Wednesday, August 26, 2020
June 21, 1944: Two Suitcases
Letter from Opa to Grandmother, June 21, 1944.
Young Men's Christian Association
June 21, 1944
The train ride was rather tiresome, but might have been worse. I had to stand up till Emporia, but had a seat from there on. In Oklahoma City we had to leave the nice streamliner, for some unknown, mysterious reason, and board a train that was built at the time of Methusaleh; accordingly, we arrived in Dallas with a delay of three and half hours.
Well, I got the job; at $175 per month, minus deductions. They needed a guy very badly, for they wanted me to stay right there. I did promise, though, to start working by the first of July. I don't know yet for sure where our first trip will take us; somewhere in the South, though. The job should be interesting, and the chances for advancement at least fair.
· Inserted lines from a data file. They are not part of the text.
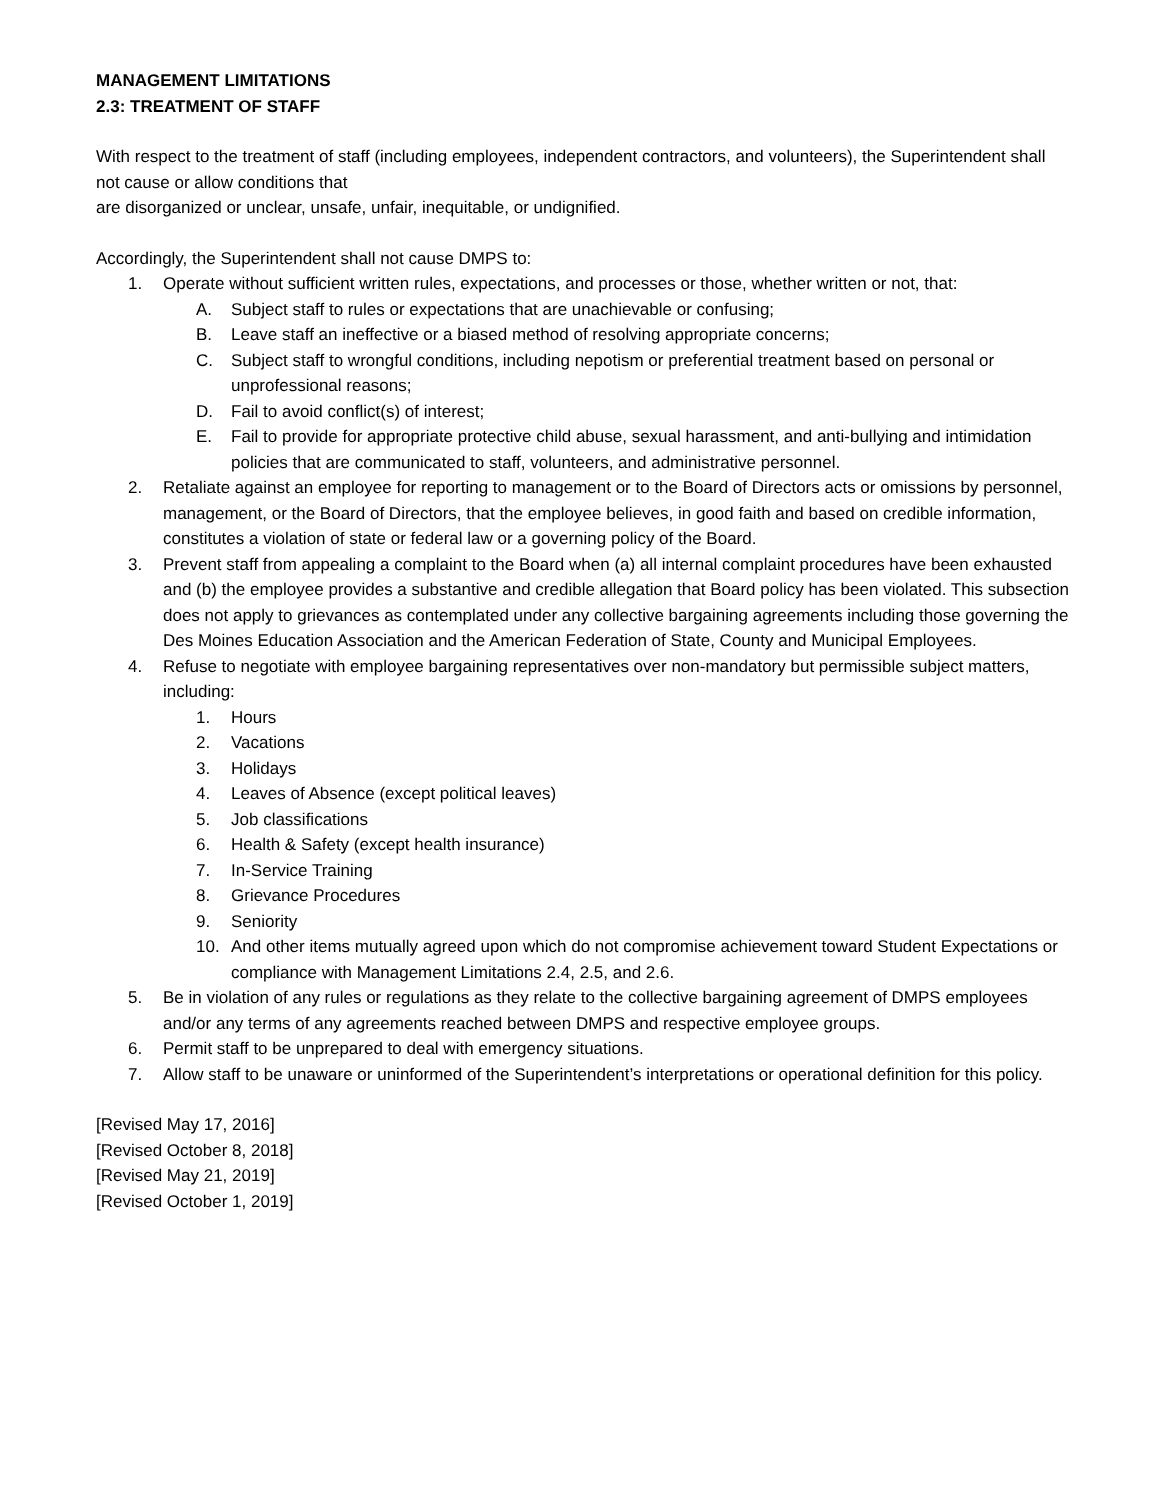MANAGEMENT LIMITATIONS
2.3: TREATMENT OF STAFF
With respect to the treatment of staff (including employees, independent contractors, and volunteers), the Superintendent shall not cause or allow conditions that
are disorganized or unclear, unsafe, unfair, inequitable, or undignified.
Accordingly, the Superintendent shall not cause DMPS to:
1. Operate without sufficient written rules, expectations, and processes or those, whether written or not, that:
A. Subject staff to rules or expectations that are unachievable or confusing;
B. Leave staff an ineffective or a biased method of resolving appropriate concerns;
C. Subject staff to wrongful conditions, including nepotism or preferential treatment based on personal or unprofessional reasons;
D. Fail to avoid conflict(s) of interest;
E. Fail to provide for appropriate protective child abuse, sexual harassment, and anti-bullying and intimidation policies that are communicated to staff, volunteers, and administrative personnel.
2. Retaliate against an employee for reporting to management or to the Board of Directors acts or omissions by personnel, management, or the Board of Directors, that the employee believes, in good faith and based on credible information, constitutes a violation of state or federal law or a governing policy of the Board.
3. Prevent staff from appealing a complaint to the Board when (a) all internal complaint procedures have been exhausted and (b) the employee provides a substantive and credible allegation that Board policy has been violated. This subsection does not apply to grievances as contemplated under any collective bargaining agreements including those governing the Des Moines Education Association and the American Federation of State, County and Municipal Employees.
4. Refuse to negotiate with employee bargaining representatives over non-mandatory but permissible subject matters, including:
1. Hours
2. Vacations
3. Holidays
4. Leaves of Absence (except political leaves)
5. Job classifications
6. Health & Safety (except health insurance)
7. In-Service Training
8. Grievance Procedures
9. Seniority
10. And other items mutually agreed upon which do not compromise achievement toward Student Expectations or compliance with Management Limitations 2.4, 2.5, and 2.6.
5. Be in violation of any rules or regulations as they relate to the collective bargaining agreement of DMPS employees and/or any terms of any agreements reached between DMPS and respective employee groups.
6. Permit staff to be unprepared to deal with emergency situations.
7. Allow staff to be unaware or uninformed of the Superintendent’s interpretations or operational definition for this policy.
[Revised May 17, 2016]
[Revised October 8, 2018]
[Revised May 21, 2019]
[Revised October 1, 2019]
Dallas is a much larger town than we had expected, and considerably nice and clean for its size. It's just awfully hot here today, but they told me that this was a comparatively cool day. I don't like to see what they call "hot."
From here, I'll go right down to Shelley's; please send my suitcase and typewriter to Hubert, expenses collect. It may be wise to tie a rope around each of them first, since I have no key to lock them with. Write to me at the Shelleys' too; I may not even go to Spohns.
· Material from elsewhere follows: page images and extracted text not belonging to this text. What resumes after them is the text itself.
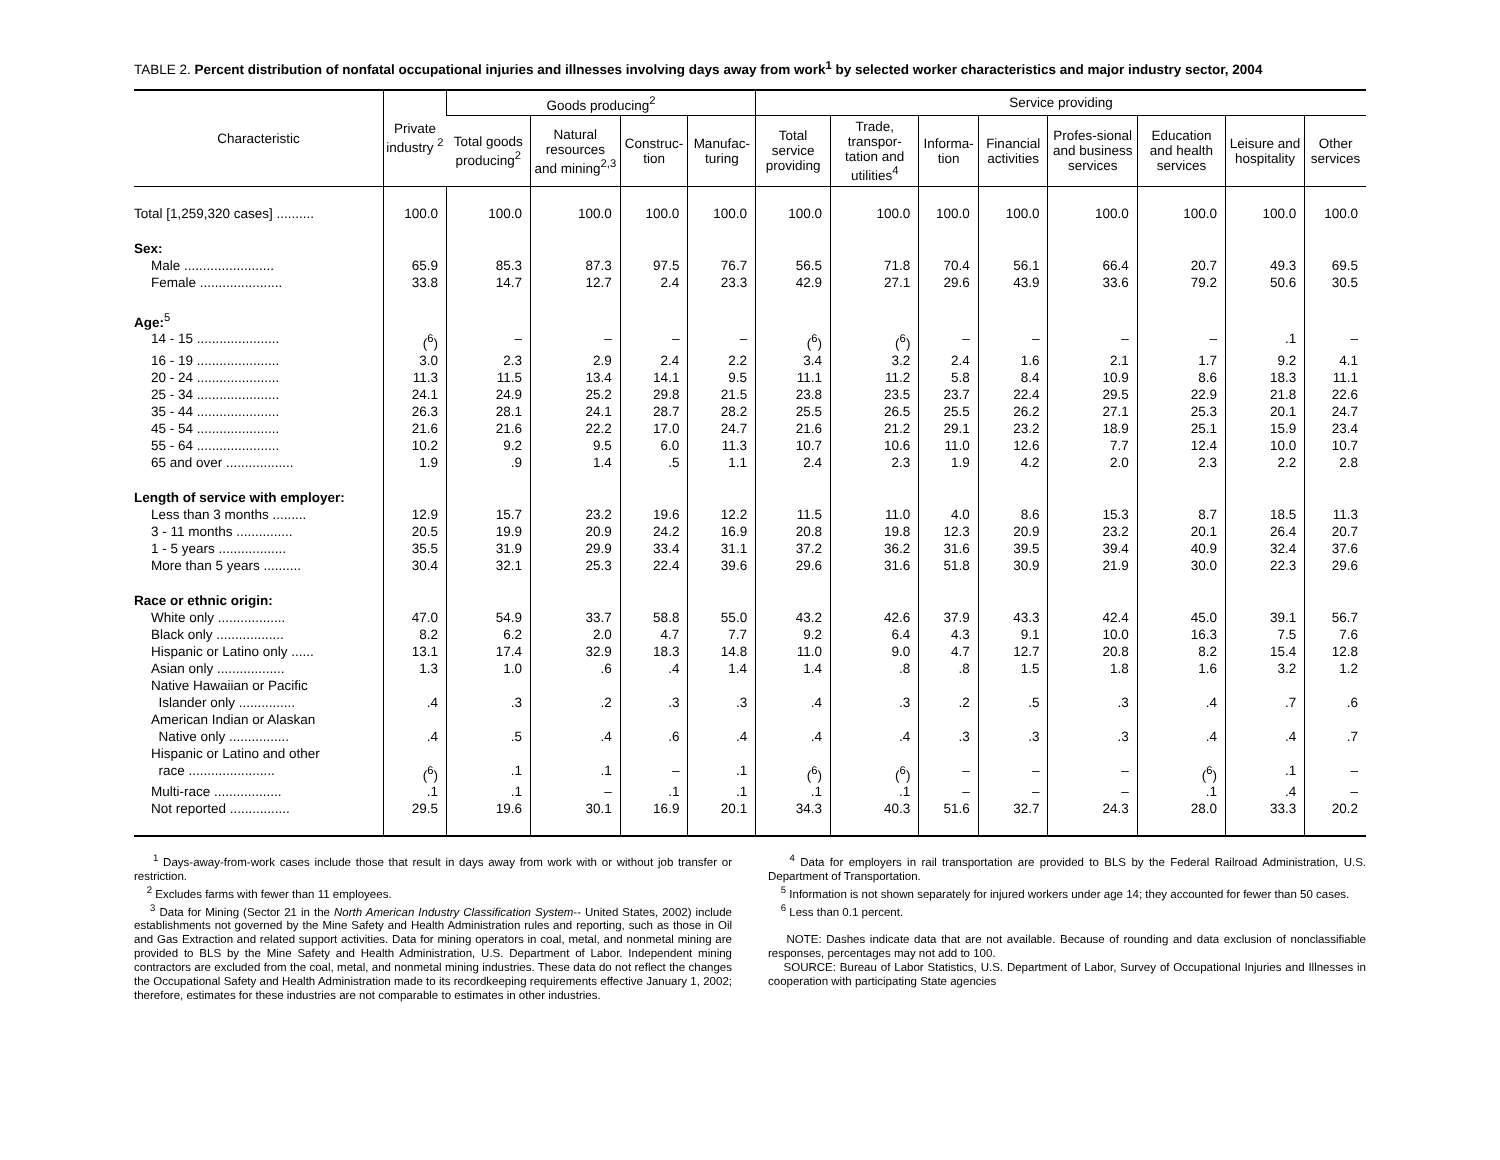TABLE 2. Percent distribution of nonfatal occupational injuries and illnesses involving days away from work<sup>1</sup> by selected worker characteristics and major industry sector, 2004
| Characteristic | Private industry <sup>2</sup> | Goods producing<sup>2</sup> | | | | Service providing | | | | | | | |
| --- | --- | --- | --- | --- | --- | --- | --- | --- | --- | --- | --- | --- | --- |
| | | Total goods producing<sup>2</sup> | Natural resources and mining<sup>2,3</sup> | Construc-tion | Manufac-turing | Total service providing | Trade, transpor-tation and utilities<sup>4</sup> | Informa-tion | Financial activities | Profes-sional and business services | Education and health services | Leisure and hospitality | Other services |
| Total [1,259,320 cases] .......... | 100.0 | 100.0 | 100.0 | 100.0 | 100.0 | 100.0 | 100.0 | 100.0 | 100.0 | 100.0 | 100.0 | 100.0 | 100.0 |
| Sex: | | | | | | | | | | | | | |
| Male ........................ | 65.9 | 85.3 | 87.3 | 97.5 | 76.7 | 56.5 | 71.8 | 70.4 | 56.1 | 66.4 | 20.7 | 49.3 | 69.5 |
| Female ...................... | 33.8 | 14.7 | 12.7 | 2.4 | 23.3 | 42.9 | 27.1 | 29.6 | 43.9 | 33.6 | 79.2 | 50.6 | 30.5 |
| Age:<sup>5</sup> | | | | | | | | | | | | | |
| 14 - 15 ...................... | (<sup>6</sup>) | – | – | – | – | (<sup>6</sup>) | (<sup>6</sup>) | – | – | – | – | .1 | – |
| 16 - 19 ...................... | 3.0 | 2.3 | 2.9 | 2.4 | 2.2 | 3.4 | 3.2 | 2.4 | 1.6 | 2.1 | 1.7 | 9.2 | 4.1 |
| 20 - 24 ...................... | 11.3 | 11.5 | 13.4 | 14.1 | 9.5 | 11.1 | 11.2 | 5.8 | 8.4 | 10.9 | 8.6 | 18.3 | 11.1 |
| 25 - 34 ...................... | 24.1 | 24.9 | 25.2 | 29.8 | 21.5 | 23.8 | 23.5 | 23.7 | 22.4 | 29.5 | 22.9 | 21.8 | 22.6 |
| 35 - 44 ...................... | 26.3 | 28.1 | 24.1 | 28.7 | 28.2 | 25.5 | 26.5 | 25.5 | 26.2 | 27.1 | 25.3 | 20.1 | 24.7 |
| 45 - 54 ...................... | 21.6 | 21.6 | 22.2 | 17.0 | 24.7 | 21.6 | 21.2 | 29.1 | 23.2 | 18.9 | 25.1 | 15.9 | 23.4 |
| 55 - 64 ...................... | 10.2 | 9.2 | 9.5 | 6.0 | 11.3 | 10.7 | 10.6 | 11.0 | 12.6 | 7.7 | 12.4 | 10.0 | 10.7 |
| 65 and over .................. | 1.9 | .9 | 1.4 | .5 | 1.1 | 2.4 | 2.3 | 1.9 | 4.2 | 2.0 | 2.3 | 2.2 | 2.8 |
| Length of service with employer: | | | | | | | | | | | | | |
| Less than 3 months ......... | 12.9 | 15.7 | 23.2 | 19.6 | 12.2 | 11.5 | 11.0 | 4.0 | 8.6 | 15.3 | 8.7 | 18.5 | 11.3 |
| 3 - 11 months ............... | 20.5 | 19.9 | 20.9 | 24.2 | 16.9 | 20.8 | 19.8 | 12.3 | 20.9 | 23.2 | 20.1 | 26.4 | 20.7 |
| 1 - 5 years .................. | 35.5 | 31.9 | 29.9 | 33.4 | 31.1 | 37.2 | 36.2 | 31.6 | 39.5 | 39.4 | 40.9 | 32.4 | 37.6 |
| More than 5 years .......... | 30.4 | 32.1 | 25.3 | 22.4 | 39.6 | 29.6 | 31.6 | 51.8 | 30.9 | 21.9 | 30.0 | 22.3 | 29.6 |
| Race or ethnic origin: | | | | | | | | | | | | | |
| White only .................. | 47.0 | 54.9 | 33.7 | 58.8 | 55.0 | 43.2 | 42.6 | 37.9 | 43.3 | 42.4 | 45.0 | 39.1 | 56.7 |
| Black only .................. | 8.2 | 6.2 | 2.0 | 4.7 | 7.7 | 9.2 | 6.4 | 4.3 | 9.1 | 10.0 | 16.3 | 7.5 | 7.6 |
| Hispanic or Latino only ...... | 13.1 | 17.4 | 32.9 | 18.3 | 14.8 | 11.0 | 9.0 | 4.7 | 12.7 | 20.8 | 8.2 | 15.4 | 12.8 |
| Asian only .................. | 1.3 | 1.0 | .6 | .4 | 1.4 | 1.4 | .8 | .8 | 1.5 | 1.8 | 1.6 | 3.2 | 1.2 |
| Native Hawaiian or Pacific Islander only ............... | .4 | .3 | .2 | .3 | .3 | .4 | .3 | .2 | .5 | .3 | .4 | .7 | .6 |
| American Indian or Alaskan Native only ................ | .4 | .5 | .4 | .6 | .4 | .4 | .4 | .3 | .3 | .3 | .4 | .4 | .7 |
| Hispanic or Latino and other race ....................... | (<sup>6</sup>) | .1 | .1 | – | .1 | (<sup>6</sup>) | (<sup>6</sup>) | – | – | – | (<sup>6</sup>) | .1 | – |
| Multi-race .................. | .1 | .1 | – | .1 | .1 | .1 | .1 | – | – | – | .1 | .4 | – |
| Not reported ................ | 29.5 | 19.6 | 30.1 | 16.9 | 20.1 | 34.3 | 40.3 | 51.6 | 32.7 | 24.3 | 28.0 | 33.3 | 20.2 |
<sup>1</sup> Days-away-from-work cases include those that result in days away from work with or without job transfer or restriction.
<sup>2</sup> Excludes farms with fewer than 11 employees.
<sup>3</sup> Data for Mining (Sector 21 in the North American Industry Classification System-- United States, 2002) include establishments not governed by the Mine Safety and Health Administration rules and reporting, such as those in Oil and Gas Extraction and related support activities. Data for mining operators in coal, metal, and nonmetal mining are provided to BLS by the Mine Safety and Health Administration, U.S. Department of Labor. Independent mining contractors are excluded from the coal, metal, and nonmetal mining industries. These data do not reflect the changes the Occupational Safety and Health Administration made to its recordkeeping requirements effective January 1, 2002; therefore, estimates for these industries are not comparable to estimates in other industries.
<sup>4</sup> Data for employers in rail transportation are provided to BLS by the Federal Railroad Administration, U.S. Department of Transportation.
<sup>5</sup> Information is not shown separately for injured workers under age 14; they accounted for fewer than 50 cases.
<sup>6</sup> Less than 0.1 percent.
NOTE: Dashes indicate data that are not available. Because of rounding and data exclusion of nonclassifiable responses, percentages may not add to 100.
SOURCE: Bureau of Labor Statistics, U.S. Department of Labor, Survey of Occupational Injuries and Illnesses in cooperation with participating State agencies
Well, do I get to see you before I leave? I may go by the way of Topeka to get a permanent travel permit; in which case I'll let you come down there.
Love and kisses,
It occurred to me that it is quite possible that Opa's two suitcases (I assume he has one with him too) contain everything he owns, plus the typewriter. He's been in the United States now for almost five years and I bet he still only owns two suitcases worth of stuff.
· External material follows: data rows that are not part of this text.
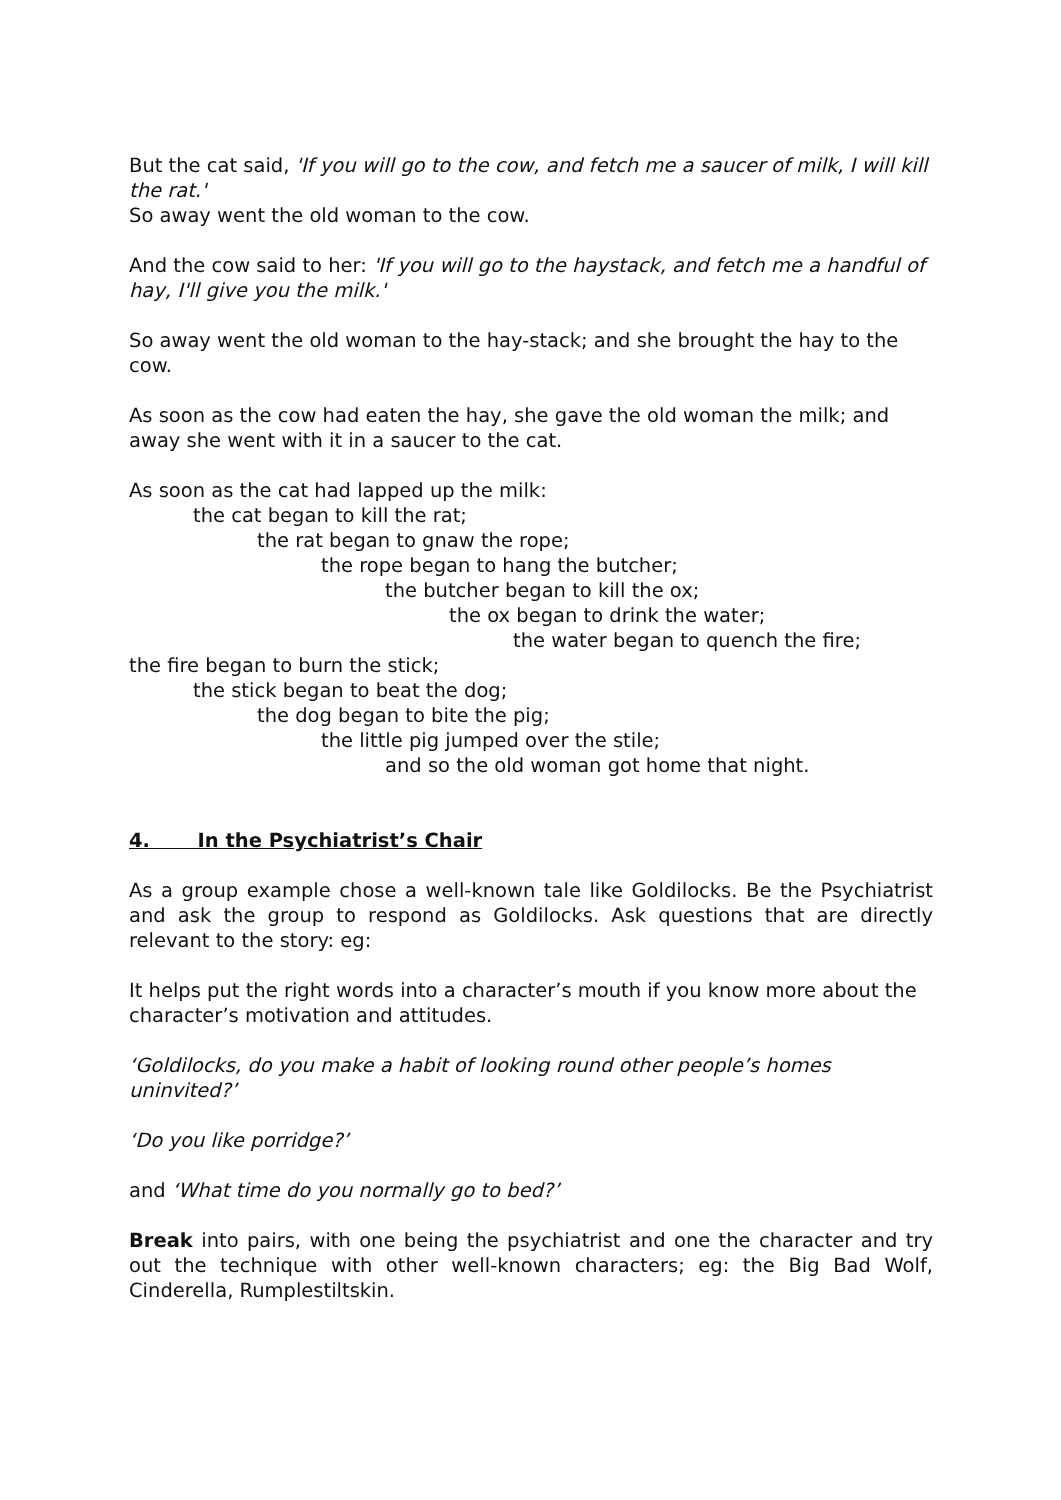But the cat said, 'If you will go to the cow, and fetch me a saucer of milk, I will kill the rat.'
So away went the old woman to the cow.
And the cow said to her: 'If you will go to the haystack, and fetch me a handful of hay, I'll give you the milk.'
So away went the old woman to the hay-stack; and she brought the hay to the cow.
As soon as the cow had eaten the hay, she gave the old woman the milk; and away she went with it in a saucer to the cat.
As soon as the cat had lapped up the milk:
the cat began to kill the rat;
the rat began to gnaw the rope;
the rope began to hang the butcher;
the butcher began to kill the ox;
the ox began to drink the water;
the water began to quench the fire;
the fire began to burn the stick;
the stick began to beat the dog;
the dog began to bite the pig;
the little pig jumped over the stile;
and so the old woman got home that night.
4. In the Psychiatrist’s Chair
As a group example chose a well-known tale like Goldilocks. Be the Psychiatrist and ask the group to respond as Goldilocks. Ask questions that are directly relevant to the story: eg:
It helps put the right words into a character’s mouth if you know more about the character’s motivation and attitudes.
‘Goldilocks, do you make a habit of looking round other people’s homes uninvited?’
‘Do you like porridge?’
and ‘What time do you normally go to bed?’
Break into pairs, with one being the psychiatrist and one the character and try out the technique with other well-known characters; eg: the Big Bad Wolf, Cinderella, Rumplestiltskin.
All the wealth he has collected has been intangible, but valuable. He now has an engineering degree from Kansas State University. He has met his future wife. He has been safe from untold horrible possibilities of what life in Germany would have offered if he stayed. He has friends, fluency in English, and now, a new permanent job.
His job does not pay much but it is a start in his next stage of life in America. He's been a student collecting knowledge and experience, and now he's embarking on his first step towards the grand "American Dream."
It seems he has to travel for work, or at least relocate. What does this mean for Grandmother and Opa? I think she's still in school. This is the beginning of what many folks call "the real world" for Opa. How will he do? I love that he still has a "home" with the Shelley's. They've been such a support and steady place for him since almost the very beginning.